Akash
Akash

Reputation: 95

finding token probabilies in a text in nlp

I came across this class TokenizerME in opennlp documentation page(http://opennlp.apache.org/documentation/manual/opennlp.html). I am not getting how is it calculating the probabilies. I tested it with different inputs, still not understanding. Can someone help me understand the algorithm behind it? I wrote this sample code

public void tokenizerDemo(){
    try {
        InputStream modelIn = new FileInputStream("en-token.bin");
        TokenizerModel model = new TokenizerModel(modelIn);
        Tokenizer tokenizer = new TokenizerME(model);
        String tokens[] = tokenizer.tokenize("This is is book");
        for(String t:tokens){
            System.out.println("Token : "+t);
        }
        double tokenProbs[] = ((TokenizerME) tokenizer).getTokenProbabilities();
        for(double tP : tokenProbs){
            System.out.println("Token Prob : "+tP);
        }
    }
    catch (IOException e) {
      e.printStackTrace();
    }
}

I got this output

Token : This

Token : is

Token : is

Token : book

Token Prob : 1.0

Token Prob : 1.0

Token Prob : 1.0

Token Prob : 1.0

I want the token "is" to be counted twice and its probability should have been slightly higher than other tokens. Confused.

Upvotes: 1

Views: 222

Answers (1)

aab
aab

Reputation: 11474

The tokenizer probabilities relate to the tokenizer's confidence in identifying the token spans themselves: whether this string of characters in this context is a token or not according to the tokenizer model. "This" at the beginning of a string with a following space is a very probable token for English, while "Thi" with a following "s" would not be.
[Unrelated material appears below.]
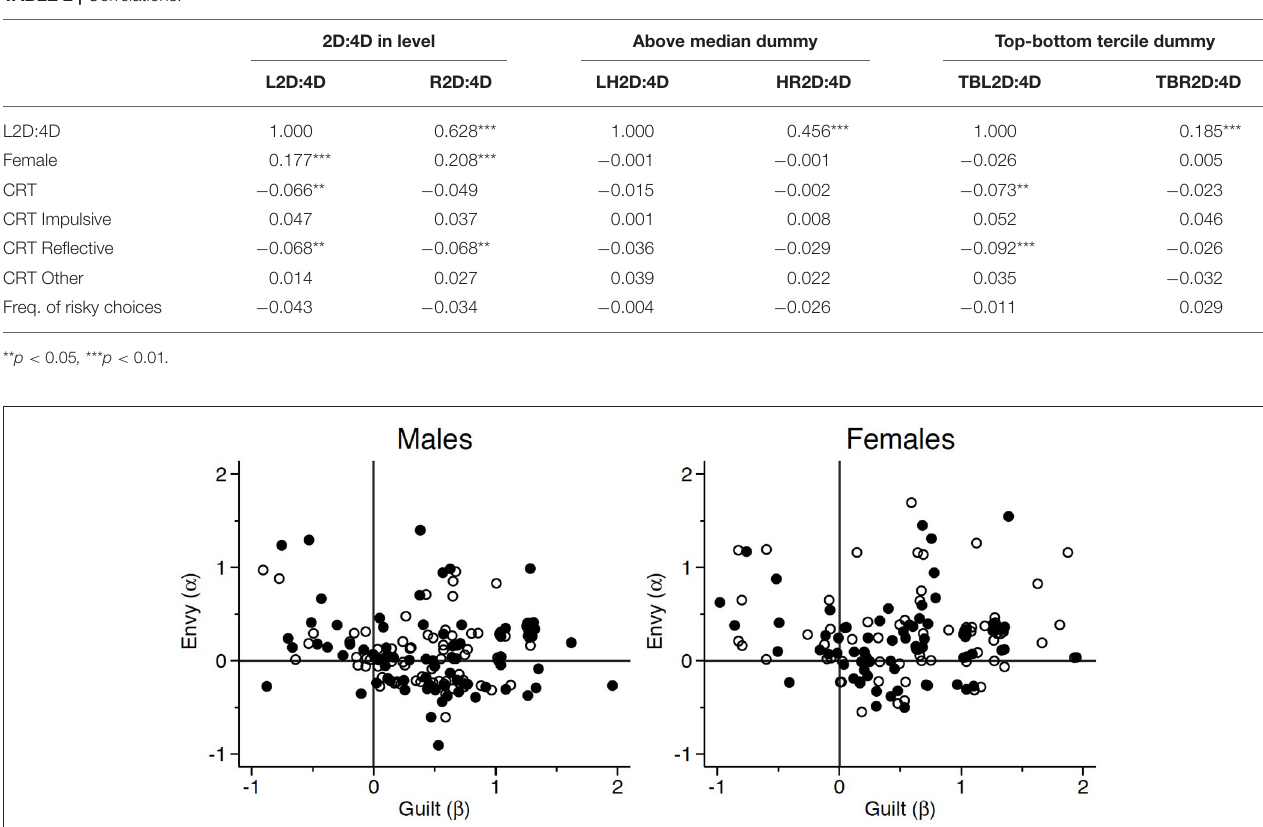
TABLE 2 | Correlations.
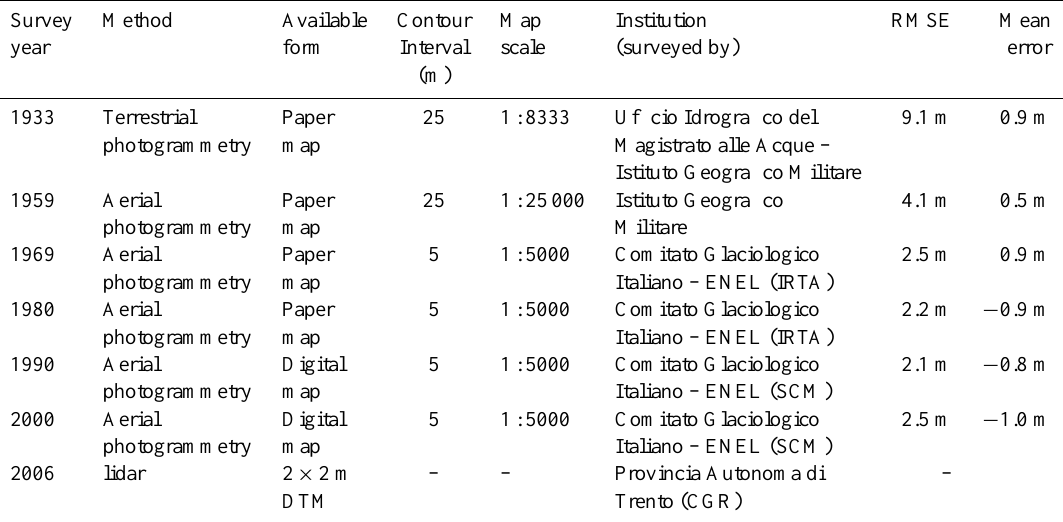
Table 1. Characteristics of the topographic surveys available for the calculation of area and volume changes of Careser Glacier. RMSE and mean error refer to the 2006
The probabilities do not relate to how often a particular token content has been seen, just whether this sequence of characters is a probable token. The string "is is is is is is is" is easy to tokenize for English because "is" is a common word and spaces are good token boundaries. That's it.

If you are interested in calculating n-gram probabilities, you should look at language models instead. (You'll still need to tokenize your text first, obviously.)